Unfortunately, in the First World War the city will suffer losses never seen before and this from both a human and a political point of view. This area will in fact be the victim of the terrible Assyrian Genocide, massacres carried out by the Ottomans at the hands of the Hamidiye regiments, mostly composed of Kurds, Turks and other local populations; the estimates of deaths range from 150,000 to 300,000, resulting only in numbers below the Armenian. Once defeated, the Ottoman Empire was forced by the United Kingdom to cede the possession of Mosul to Iraq, which, with the provinces of Baghdad and Basra, will form the modern country.


London was particularly keen on this agreement in order to obtain preferential access to the oil wells located near the city, a wealth which, over the years, has proved to be a real curse. Precisely because of its strategic importance, since the birth of the country it became one of the places of greatest wealth and importance, so much so that it became essential for Saddam Hussein who practiced a violent Arabization here.
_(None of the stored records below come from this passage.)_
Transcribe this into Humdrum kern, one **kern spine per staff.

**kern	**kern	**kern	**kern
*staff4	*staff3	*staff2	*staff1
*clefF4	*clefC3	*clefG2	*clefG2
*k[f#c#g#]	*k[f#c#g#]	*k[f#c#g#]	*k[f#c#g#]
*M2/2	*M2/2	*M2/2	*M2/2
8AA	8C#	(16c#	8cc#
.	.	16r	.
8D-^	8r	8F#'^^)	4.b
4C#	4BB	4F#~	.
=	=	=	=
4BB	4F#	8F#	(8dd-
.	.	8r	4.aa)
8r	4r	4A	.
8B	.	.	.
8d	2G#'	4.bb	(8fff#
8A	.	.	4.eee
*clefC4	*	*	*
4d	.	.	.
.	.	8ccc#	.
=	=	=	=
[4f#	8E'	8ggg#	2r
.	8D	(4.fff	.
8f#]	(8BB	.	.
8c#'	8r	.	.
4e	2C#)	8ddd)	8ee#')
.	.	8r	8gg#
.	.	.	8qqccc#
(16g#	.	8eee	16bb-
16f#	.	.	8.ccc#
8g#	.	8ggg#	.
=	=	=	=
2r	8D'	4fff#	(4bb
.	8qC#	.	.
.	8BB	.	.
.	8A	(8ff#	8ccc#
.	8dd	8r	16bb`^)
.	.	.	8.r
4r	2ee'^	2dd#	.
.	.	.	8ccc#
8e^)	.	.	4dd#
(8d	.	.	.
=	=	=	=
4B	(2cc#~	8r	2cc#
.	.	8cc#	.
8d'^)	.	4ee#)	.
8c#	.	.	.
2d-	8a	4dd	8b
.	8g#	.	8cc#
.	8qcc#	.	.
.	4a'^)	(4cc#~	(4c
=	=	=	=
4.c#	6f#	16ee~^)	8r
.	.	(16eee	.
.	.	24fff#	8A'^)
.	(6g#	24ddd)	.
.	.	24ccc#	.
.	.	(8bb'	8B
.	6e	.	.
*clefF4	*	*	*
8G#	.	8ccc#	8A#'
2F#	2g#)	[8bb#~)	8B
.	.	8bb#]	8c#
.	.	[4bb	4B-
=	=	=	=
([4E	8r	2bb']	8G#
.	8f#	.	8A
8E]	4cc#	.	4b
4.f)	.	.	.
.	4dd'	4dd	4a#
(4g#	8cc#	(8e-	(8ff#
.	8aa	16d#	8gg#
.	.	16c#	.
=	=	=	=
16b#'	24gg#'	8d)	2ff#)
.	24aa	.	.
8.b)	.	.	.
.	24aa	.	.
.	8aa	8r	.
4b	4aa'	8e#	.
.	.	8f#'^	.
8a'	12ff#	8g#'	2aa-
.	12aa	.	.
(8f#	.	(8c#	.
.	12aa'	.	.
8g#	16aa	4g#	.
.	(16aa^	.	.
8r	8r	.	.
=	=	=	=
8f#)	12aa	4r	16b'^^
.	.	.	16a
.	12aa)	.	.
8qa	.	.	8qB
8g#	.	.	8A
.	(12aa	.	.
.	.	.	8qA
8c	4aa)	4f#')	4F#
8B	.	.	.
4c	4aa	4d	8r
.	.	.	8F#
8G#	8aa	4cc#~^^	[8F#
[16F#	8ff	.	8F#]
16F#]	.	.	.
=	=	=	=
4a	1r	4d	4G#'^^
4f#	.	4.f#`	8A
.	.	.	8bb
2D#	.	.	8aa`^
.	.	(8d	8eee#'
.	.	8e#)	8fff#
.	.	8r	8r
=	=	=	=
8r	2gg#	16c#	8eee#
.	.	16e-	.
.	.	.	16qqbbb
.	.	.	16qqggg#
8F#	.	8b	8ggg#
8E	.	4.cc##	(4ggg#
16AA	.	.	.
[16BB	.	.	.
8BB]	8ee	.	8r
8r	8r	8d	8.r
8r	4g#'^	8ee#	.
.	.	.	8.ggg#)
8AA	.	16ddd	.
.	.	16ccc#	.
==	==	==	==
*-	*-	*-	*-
Like the ancient sultans, the new dictator also feared the riots of distant ethnic groups and for this he made all the violence available, but complicating the situation. In 1991 a violent Kurdish revolt broke out there and, precisely because of this situation, in 2003 Mosul became one of the key places for the American invasion. Unfortunately, the political climate of great uncertainty, assisted by an ever-increasing expansion of Islamic fundamentalist organizations, has made the area a perfect place for the development of ISIS which, from 2014 to 2017, dominated the territory.